Oh god why. That's disgusting.

It didn't quite stop there. I asked people who lived off campus. Adults, staff, faculty, anyone who would give me the time of day. I asked people I met in Minneapolis. I was still the weird one.

But perhaps it was just a strange Midwestern thing? Maybe that's why I had never heard of this before?

A Global Phenomenon

It didn't quite hit me how prevelant this was until I stumbled on a Quora question that asked what cultural shocks do Arabs face coming to western countries for the first time? I figured it'd be funny to tell my story.

You can see in the comments Americans expressing how vile and disgusting that sounds. What's more interesting though, is that this wasn't just a thing in Egypt, many other countries like Indonesia and the Philippines did it too!

There was at least one theory about why this was happening:

What I found most interesting wasn't the fact that most Americans found this gross – it was that they'd never heard of this before. I was equally ignorant about this before I moved here. That this was such an unheard of thing, despite our vastly globalized and connected culture, was super fascinating to me.

Which regions of the world put ketchup on their pizza? How did it originate? Is it a generational thing? Is it dying out? These were some the questions I set out to answer.

A Blunder

I set out to find what other countries this was prevalent in (and whether it was common in some states), but I made a pretty big mistake. I asked about people's personal preferences as opposed to asking whether this was a common thing where they're from.
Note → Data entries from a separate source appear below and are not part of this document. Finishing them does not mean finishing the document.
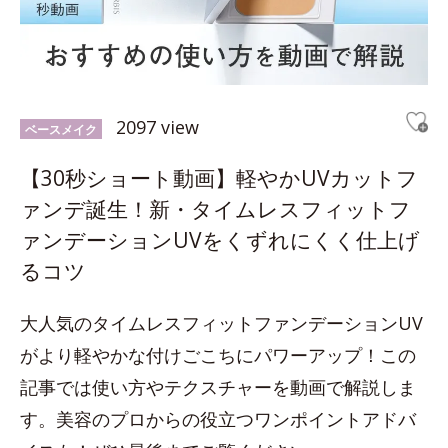
2097 view
ベースメイク
【30秒ショート動画】軽やかUVカットフ
ァンデ誕生！新・タイムレスフィットフ
ァンデーションUVをくずれにくく仕上げ
るコツ
大人気のタイムレスフィットファンデーションUV
がより軽やかな付けごこちにパワーアップ！この
記事では使い方やテクスチャーを動画で解説しま
す。美容のプロからの役立つワンポイントアドバ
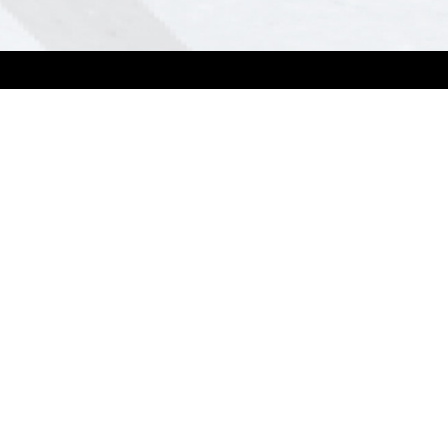
Soporte
Contáctanos
Business Support Center
Regístrate como distribuidor
comercial
Servicio y Programas
Registra tu proyecto
ASUS Premium Care
Corporate Stable Model (CSM)
Desarrollado por ASUS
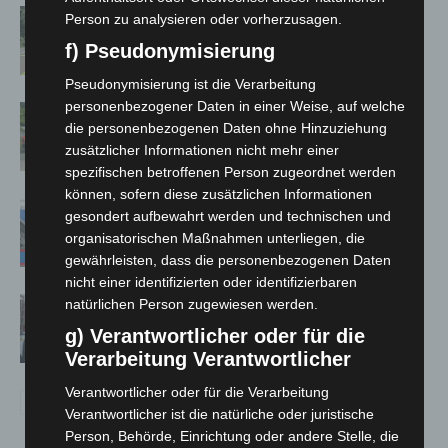
Brand im „Haus der Begegnung“ in
Person zu analysieren oder vorherzusagen.
Neuwarmbüchen schnell eingedämmt
f) Pseudonymisierung
Pseudonymisierung ist die Verarbeitung
personenbezogener Daten in einer Weise, auf welche
Region Hannover: 21 neue
die personenbezogenen Daten ohne Hinzuziehung
Notfallsanitäter starten beim Roten
zusätzlicher Informationen nicht mehr einer
Kreuz
spezifischen betroffenen Person zugeordnet werden
können, sofern diese zusätzlichen Informationen
Mann läuft mit Hockeyschläger über
gesondert aufbewahrt werden und technischen und
A7 – Polizei sucht Zeugen
organisatorischen Maßnahmen unterliegen, die
gewährleisten, dass die personenbezogenen Daten
nicht einer identifizierten oder identifizierbaren
Celle: Mensch stirbt bei Bagger-Unfall
natürlichen Person zugewiesen werden.
auf Baustelle
g) Verantwortlicher oder für die
Verarbeitung Verantwortlicher
Verantwortlicher oder für die Verarbeitung
Verantwortlicher ist die natürliche oder juristische
Person, Behörde, Einrichtung oder andere Stelle, die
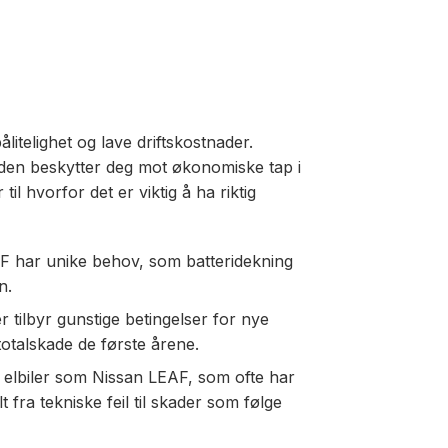
litelighet og lave driftskostnader.
 da den beskytter deg mot økonomiske tap i
til hvorfor det er viktig å ha riktig
AF har unike behov, som batteridekning
n.
 tilbyr gunstige betingelser for nye
 totalskade de første årene.
 elbiler som Nissan LEAF, som ofte har
t fra tekniske feil til skader som følge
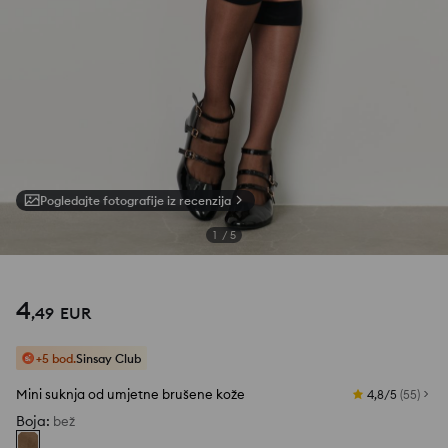
Pogledajte fotografije iz recenzija
1
/
5
4
,
49
EUR
+5 bod.
Sinsay Club
Mini suknja od umjetne brušene kože
4,8/5
(
55
)
Boja
:
bež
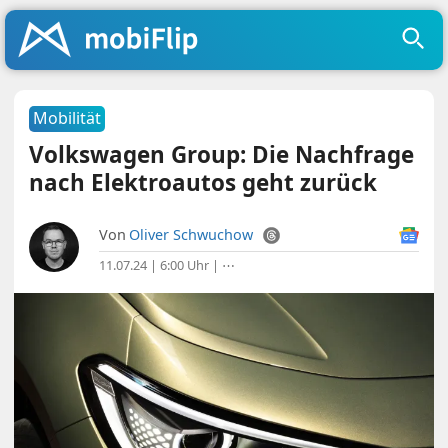
Mobilität
Volkswagen Group: Die Nachfrage
nach Elektroautos geht zurück
Von
Oliver Schwuchow
11.07.24 | 6:00 Uhr
|
⋯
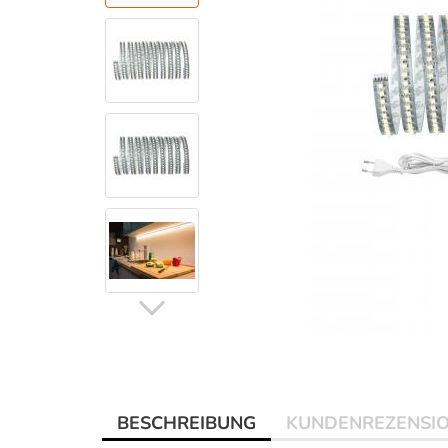
BESCHREIBUNG
KUNDENREZENSI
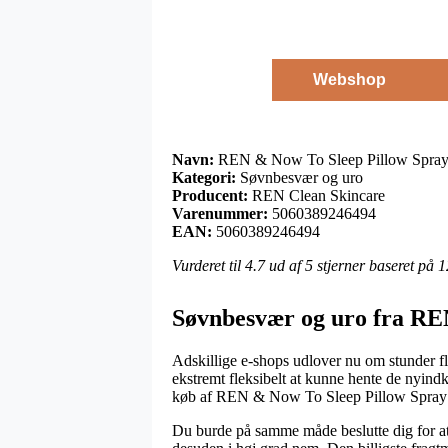
Webshop
Navn:
REN & Now To Sleep Pillow Spray 
Kategori:
Søvnbesvær og uro
Producent:
REN Clean Skincare
Varenummer:
5060389246494
EAN:
5060389246494
Vurderet til
4.7
ud af 5 stjerner baseret på
1
Søvnbesvær og uro fra RE
Adskillige e-shops udlover nu om stunder fler
ekstremt fleksibelt at kunne hente de nyindk
køb af REN & Now To Sleep Pillow Spray 
Du burde på samme måde beslutte dig for at f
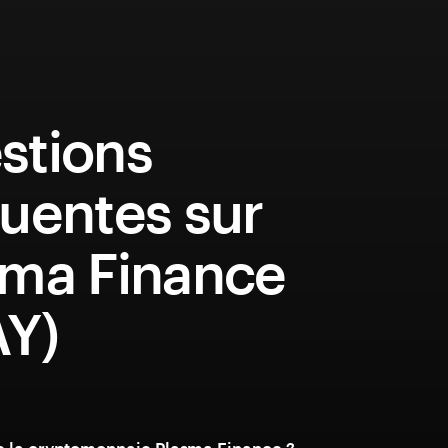
stions
uentes sur
sma Finance
AY)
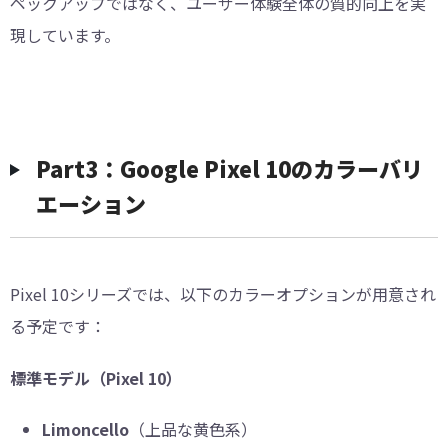
ペックアップではなく、ユーザー体験全体の質的向上を実
現しています。
Part3：Google Pixel 10のカラーバリ
エーション
Pixel 10シリーズでは、以下のカラーオプションが用意され
る予定です：
標準モデル（Pixel 10）
Limoncello
（上品な黄色系）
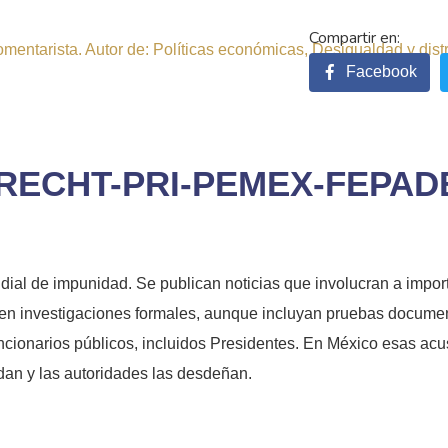
comentarista. Autor de: Políticas económicas, Desigualdad y dist
Facebook
RECHT-PRI-PEMEX-FEPAD
ial de impunidad. Se publican noticias que involucran a import
en investigaciones formales, aunque incluyan pruebas document
ncionarios públicos, incluidos Presidentes. En México esas acu
an y las autoridades las desdeñan.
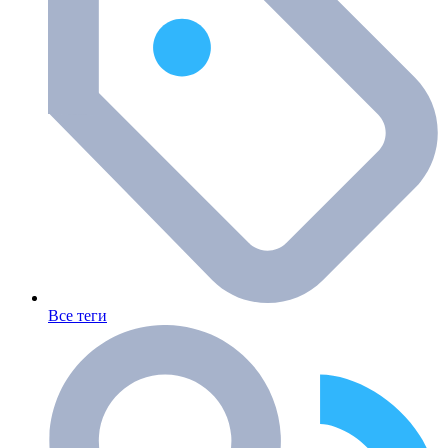
Все теги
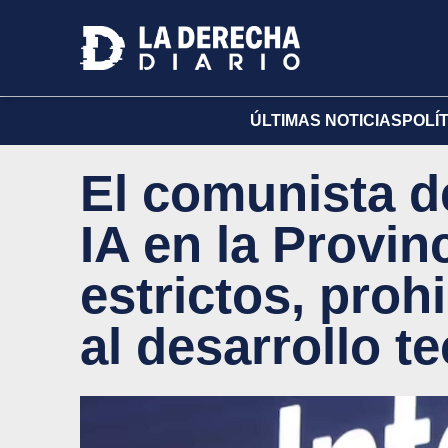
ÚLTIMAS NOTICIAS
POLÍ
El comunista de
IA en la Provinc
estrictos, proh
al desarrollo t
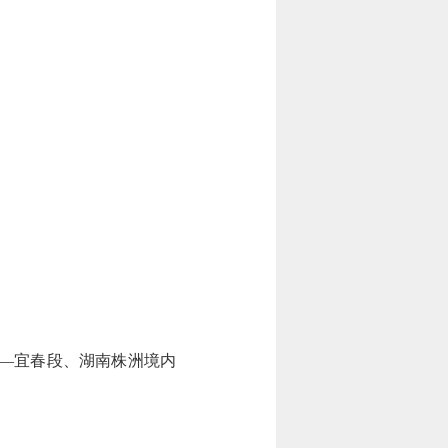
—宜春段、湖南株洲境内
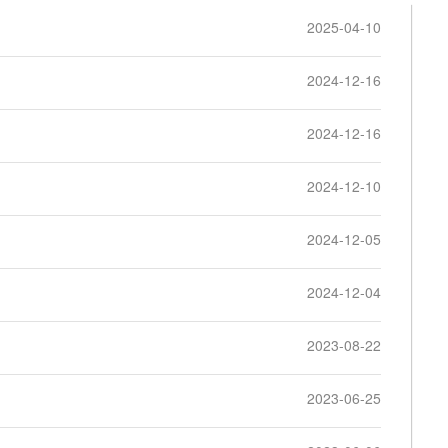
2025-04-10
规范性文件
理事会成员
2024-12-16
案例
专业委员会
法律咨询
专家库
2024-12-16
2024-12-10
2024-12-05
2024-12-04
2023-08-22
2023-06-25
I found out just by happenstance that it is rather common in Poland, but the one Polish person who answered the survey just personally hated it.
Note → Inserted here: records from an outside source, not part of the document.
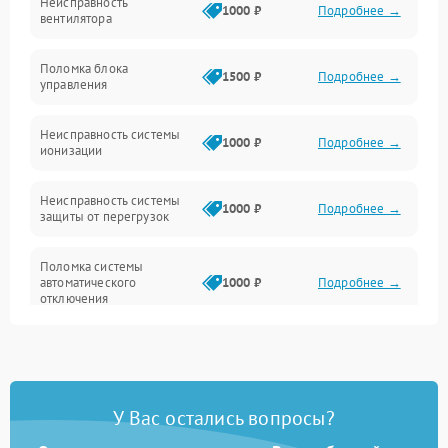
Неисправность
Механические повреждения
1000 ₽
Подробнее →
вентилятора
Управление
Поломка блока
1500 ₽
Подробнее →
управления
Датчики
Неисправность системы
1000 ₽
Подробнее →
ионизации
Сеть
Неисправность системы
1000 ₽
Подробнее →
защиты от перегрузок
Поломка системы
автоматического
1000 ₽
Подробнее →
отключения
Неисправность системы
защиты от короткого
1000 ₽
Подробнее →
замыкания
У Вас остались вопросы?
Повреждение системы
1000 ₽
Подробнее →
защиты от перегрева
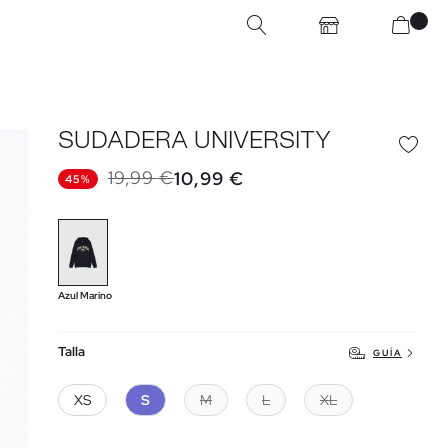
SUDADERA UNIVERSITY
19,99 €
10,99 €
45%
Azul Marino
Talla
GUÍA
XS
S
M
L
XL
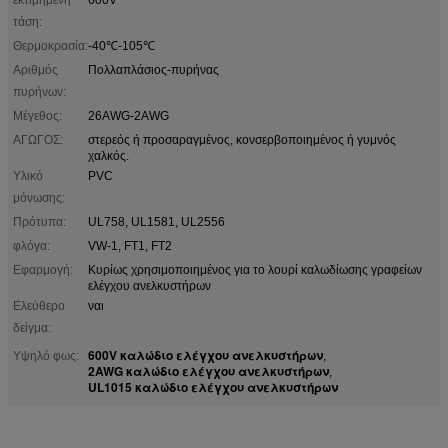
τάση:
Θερμοκρασία:
-40℃-105℃
Αριθμός
Πολλαπλάσιος-πυρήνας
πυρήνων:
Μέγεθος:
26AWG-2AWG
ΑΓΩΓΟΣ:
στερεός ή προσαραγμένος, κονσερβοποιημένος ή γυμνός
χαλκός.
Υλικό
PVC
μόνωσης:
Πρότυπα:
UL758, UL1581, UL2556
φλόγα:
VW-1, FT1, FT2
Εφαρμογή:
Κυρίως χρησιμοποιημένος για το λουρί καλωδίωσης γραφείων
ελέγχου ανελκυστήρων
Ελεύθερο
ναι
δείγμα:
600V καλώδιο ελέγχου ανελκυστήρων
Υψηλό φως:
,
2AWG καλώδιο ελέγχου ανελκυστήρων
,
UL1015 καλώδιο ελέγχου ανελκυστήρων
That doesn't mean the data is completely useless though. After all, there were two people who did enjoy this! One was from Minnesota and the other from Massachusetts.

More Analysis

Here's the breakdown of the answers for each location (I aggregated all other countries into one because I only got 1 or 2 responses from each).

You can definitely see that while there isn't much love for pizza & ketchup anywhere, a lot more people outside the US feel indifferent about it.

I also noticed google forms automatically records timestamps. So, just for fun, here's when everyone filled out this form throughout the day (98% of responses came in during the first day).

It's rather surprising that almost half the data came in by 8 am. It makes me wonder how different this would look if I had sent it out at a different time.

Looking through the data by hand, it was interesting to see how people wrote down their national identity (some felt they were from both Texas and Minnesota for example).

This was perhaps my favorite:

IL. Also, that's the one of the most vile things I've ever heard. Although, I'd dip my pizza in milk, keep it low key tho.

I think I'll try to have more free-writing questions in future ones.